Pharmacology

Biography

Biography: Gal Bitan

Abstract

Statement of the Problem: Biomarkers for neurodegenerative diseases are urgently needed. Definite diagnosis for most diseases is possible only postmortem and the rates of misdiagnosis are high. Monitoring progression and treatment effects using clinical criteria is inefficient due to high variability. Current biomarker strategies, such as brain imaging and cerebrospinal fluid analysis have major drawbacks. An attractive alternative is analysis of biomarkers in brain-derived exosomes isolated from the blood. Methodology & Theoretical Orientation: We examined α-synuclein in neuronal and oligodendroglial exosomes as a diagnostic biomarker for distinguishing between Parkinson’s disease (PD) and multiple system atrophy (MSA). α-Synuclein deposition is found as Lewy bodies in PD and glial cytoplasmic inclusions, primarily in oligodendrocytes, in MSA. We compared cohorts of healthy control individuals, patients with PD, and patients with MSA. Findings: α- Synuclein concentration in both exosome populations were significantly higher in the two diseases than in the controls and in MSA relative to PD. The total α-synuclein levels separated MSA from control with high sensitivity and specificity, whereas the PD group separated only moderately from the other groups.

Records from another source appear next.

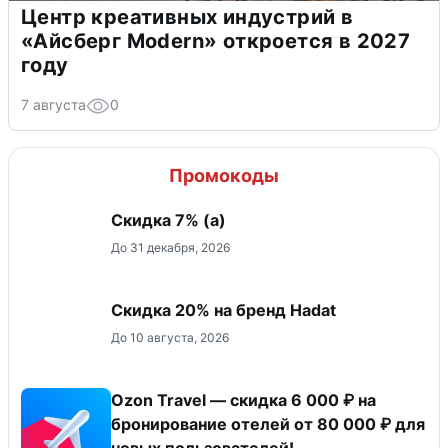
Центр креативных индустрий в
«Айсберг Modern» откроется в 2027
году
7 августа
0
Промокоды
Скидка ​7% (а)
До 31 декабря, 2026
Скидка 20% на бренд Hadat
До 10 августа, 2026
Ozon Travel — скидка 6 000 ₽ на
бронирование отелей от 80 000 ₽ для
новых пользователей!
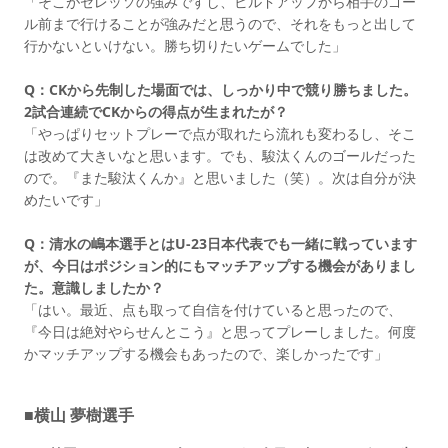
「そこがセレッソの強みですし、ビルドアップから相手のゴー
ル前まで行けることが強みだと思うので、それをもっと出して
行かないといけない。勝ち切りたいゲームでした」
Q：CKから先制した場面では、しっかり中で競り勝ちました。
2試合連続でCKからの得点が生まれたが？
「やっぱりセットプレーで点が取れたら流れも変わるし、そこ
は改めて大きいなと思います。でも、駿汰くんのゴールだった
ので。『また駿汰くんか』と思いました（笑）。次は自分が決
めたいです」
Q：清水の嶋本選手とはU-23日本代表でも一緒に戦っています
が、今日はポジション的にもマッチアップする機会がありまし
た。意識しましたか？
「はい。最近、点も取って自信を付けていると思ったので、
『今日は絶対やらせんとこう』と思ってプレーしました。何度
かマッチアップする機会もあったので、楽しかったです」
■横山 夢樹選手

However, the ratio between the α- synuclein levels in the oligodendroglial relative to the neuronal exosomes separated the two disease groups with high sensitivity and specificity. The ratio also correlated significantly with progression of motor symptoms in the PD group. Conclusion & Significance: Measurement of α-synuclein in brain-derived exosomes offers a minimally invasive means for analyzing biomarkers for PD and MSA, suggesting that in the relatively near future these two diseases could for the first time be diagnosed with high sensitivity and specificity, and their progression could be monitored, using a simple blood test.